Anonymous 0 Comments

There are different types of hearing aid, because different parts of the ear could be damaged or defective.

If you look at [the diagram](https://www.bksv.com/-/media/Images/Waves/2018/01_Anatomy-of-the-human-ear/Anatomy-of-the-human-ear_01.ashx?h=552&w=875&la=en&hash=CA79680318C10B80E2A4343E8BEA13934C861455), the eardrum vibrates with the sounds in air, but that vibration is transmitted via bones to the cochlea, which is a chamber filled with liquid and soft hairs that are attached to nerves.

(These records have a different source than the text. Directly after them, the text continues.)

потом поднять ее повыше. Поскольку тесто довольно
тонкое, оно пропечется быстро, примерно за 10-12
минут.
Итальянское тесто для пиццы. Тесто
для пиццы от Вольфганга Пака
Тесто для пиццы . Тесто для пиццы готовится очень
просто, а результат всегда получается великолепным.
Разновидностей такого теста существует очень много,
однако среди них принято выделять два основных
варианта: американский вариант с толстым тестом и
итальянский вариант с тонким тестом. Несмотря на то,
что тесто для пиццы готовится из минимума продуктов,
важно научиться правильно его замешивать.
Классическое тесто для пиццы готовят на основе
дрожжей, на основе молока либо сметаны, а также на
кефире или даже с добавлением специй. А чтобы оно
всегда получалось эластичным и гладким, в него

So if every piece of the ear anatomy is “ok”, then the hearing aid can just amplify the sounds so they vibrate the eardrum a bit harder.

Otherwise, an implanted type of hearing aid could pick up the sounds via a microphone, and apply the vibration directly to the bones (if the eardrum is ruptured). Or, with a [cochlear implant](https://cdn.prod-carehubs.net/n1/802899ec472ea3d8/uploads/2016/10/a-medical-illustration-of-a-cochlear-implant-original.jpg), the sounds picked up by the electronics are applied directly into the liquid environment inside the cochlea, bypassing the eardrum and the bones completely.